Почувствовав резкие перемены в характере и ментальности уже бывшего государя цесаревича, в приватной беседе с братом Сергеем великий князь Алексей Александрович высказался так:
– Сережа, а похоже, что вырос и второй наш мальчик. И что-то мне подсказывает, непоседа Мишкин теперь составит с Ники действительно сильный дуэт. Пожалуй, Володе не стоило так перегибать палку.
– Это был не перегиб, Алексей. А глупость, граничащая с… я не знаю даже, как это назвать!.. Боюсь, что та история ею теперь не забудется очень долго. Скорее – никогда… Ты понял, конечно, о ком я говорю? – ответствовал экс-генерал-губернатор Первопрестольной.
– Понял. Дельце было действительно прескверное. Это Элла тебе рассказала?
– Алексей, у меня имеется собственная голова с глазами и ушами на плечах, чтобы видеть, слышать, думать и делать выводы. В отличие от некоторых, я в нее не только ем. В конце концов, кто ему виноват, что поддался на уговоры своей вечно недовольной жизнью супруги и взбалмошного Николаши, с его «галками»? Что же до нашего Мишкина, мне лично его позиция во многом, кроме согласия с конституционными игрищами Николая, импонирует.

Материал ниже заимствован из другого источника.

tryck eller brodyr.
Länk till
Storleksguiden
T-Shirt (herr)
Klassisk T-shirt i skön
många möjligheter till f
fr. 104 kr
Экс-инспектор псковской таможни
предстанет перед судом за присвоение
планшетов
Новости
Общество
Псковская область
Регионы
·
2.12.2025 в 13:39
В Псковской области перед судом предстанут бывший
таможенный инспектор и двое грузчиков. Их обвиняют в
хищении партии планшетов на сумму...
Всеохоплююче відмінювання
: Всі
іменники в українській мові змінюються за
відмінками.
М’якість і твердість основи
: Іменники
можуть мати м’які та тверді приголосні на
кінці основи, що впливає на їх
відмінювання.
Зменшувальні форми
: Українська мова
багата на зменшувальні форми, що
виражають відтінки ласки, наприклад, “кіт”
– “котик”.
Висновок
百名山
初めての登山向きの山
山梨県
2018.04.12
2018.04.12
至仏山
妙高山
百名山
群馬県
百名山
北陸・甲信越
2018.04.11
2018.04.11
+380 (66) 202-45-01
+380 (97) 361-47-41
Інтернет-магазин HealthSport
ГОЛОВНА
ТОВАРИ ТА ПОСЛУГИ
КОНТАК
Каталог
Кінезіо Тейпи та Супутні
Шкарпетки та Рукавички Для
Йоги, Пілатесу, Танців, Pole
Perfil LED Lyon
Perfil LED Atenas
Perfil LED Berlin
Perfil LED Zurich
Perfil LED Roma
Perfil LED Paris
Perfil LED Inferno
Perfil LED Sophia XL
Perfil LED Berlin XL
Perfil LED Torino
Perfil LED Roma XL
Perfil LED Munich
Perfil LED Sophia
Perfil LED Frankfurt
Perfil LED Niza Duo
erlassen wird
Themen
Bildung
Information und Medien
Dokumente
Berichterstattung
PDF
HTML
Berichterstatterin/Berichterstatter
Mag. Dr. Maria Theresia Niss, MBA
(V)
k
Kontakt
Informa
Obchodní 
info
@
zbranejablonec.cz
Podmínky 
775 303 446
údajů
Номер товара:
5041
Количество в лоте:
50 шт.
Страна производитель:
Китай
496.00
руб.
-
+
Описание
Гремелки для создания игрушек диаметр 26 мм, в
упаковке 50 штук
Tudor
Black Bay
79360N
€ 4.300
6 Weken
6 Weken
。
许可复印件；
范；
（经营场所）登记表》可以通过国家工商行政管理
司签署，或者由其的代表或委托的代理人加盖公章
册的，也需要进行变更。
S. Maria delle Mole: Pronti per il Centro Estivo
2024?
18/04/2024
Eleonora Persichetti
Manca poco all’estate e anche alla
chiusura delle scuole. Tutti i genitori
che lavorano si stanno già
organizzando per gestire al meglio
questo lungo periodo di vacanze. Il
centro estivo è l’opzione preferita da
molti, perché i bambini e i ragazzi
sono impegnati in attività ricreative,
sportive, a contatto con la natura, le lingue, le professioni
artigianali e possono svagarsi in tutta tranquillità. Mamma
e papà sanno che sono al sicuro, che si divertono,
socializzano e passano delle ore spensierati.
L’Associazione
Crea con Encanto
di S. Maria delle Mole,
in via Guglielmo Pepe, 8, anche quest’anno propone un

Пусть начинает ворошить это сонное царство. Наши господа генералы до сих пор в Генштабе живут Шипкой и Плевной. Или там есть чем гордиться?.. Как будто эта война не поставила по всем направлениям военного дела новых ориентиров. И то, что он предлагает начать реформы сразу с гвардии, меня совершенно не смущает. Как и Щербачева, кстати. Я откровенно доволен Мишкиным: хорошая драка ему явно пошла на пользу. И правильная компания. Я не знаю, как ты, но я намерен непременно лично познакомиться с его новым другом – Василием Балком. По слухам, достойным полного доверия, офицер этот не просто весьма храбр, но и вообще человек неординарный…
– Ну, конечно! Настолько замечательный и одаренный, что с готовностью и рвением кинулся служить в опричниках у Зубатова. Даже хуже, чем в жандармы! И ради этого уйти с флота?! С моего победоносного флота! Ради возни в человечьем la merde? [19] А уж какой особнячок ему дружок Мишенька отвалил от братцевых щедрот! Кто другой бы постеснялся такое принять. Глаза бы мои таких молодых да ранних не видели, мой дорогой. Это Мишкин про таланты миленка своего тебе понарассказывал? А может, не надо тебе его слушать, а порасспросить тех, кто знает про них двоих…
– Чушь! Что за вздор?! Ты же не веришь во всю ту подметную дрянь, которую, например, про меня или про Эллу на каждом углу московские жидки и разные прочие староверы мошнастые полощут? Бога ради, не возводи напраслины на молодого офицера, Алексей. А тем паче еще и на Михаила… Будем считать, что я ничего такого не слышал. Не ревнуй и не перегибай, пожалуйста, – подытожил явно неприятный ему момент разговора Сергей Александрович. – Ты же знаешь, что это новое место службы ему предложил Николай, а Мишкин лишь поддержал. Пойми: это у нас с тобой все было с самого рождения. А ты попробуй себя на место молодого честолюбивого парня поставь, которому надо делать карьеру. Был ли у него выбор? А про подарки и прочее… и что тут такого? Разве, скажешь, не заслуженно? Понятно, что голова пока кружится от успехов. Вполне очевидных для всех, кстати. Опять же, намечается партия – красавица, умница. Гнездышко надо семейное вить. И тут как раз презент от Ники и Мишкина подоспел. Царский. Воистину! И вовремя, как яичко ко Христову дню, – рассмеялся Сергей Александрович. – Вот ты, мой дорогой братиша, лично жизнь кому-нибудь из них двоих спас?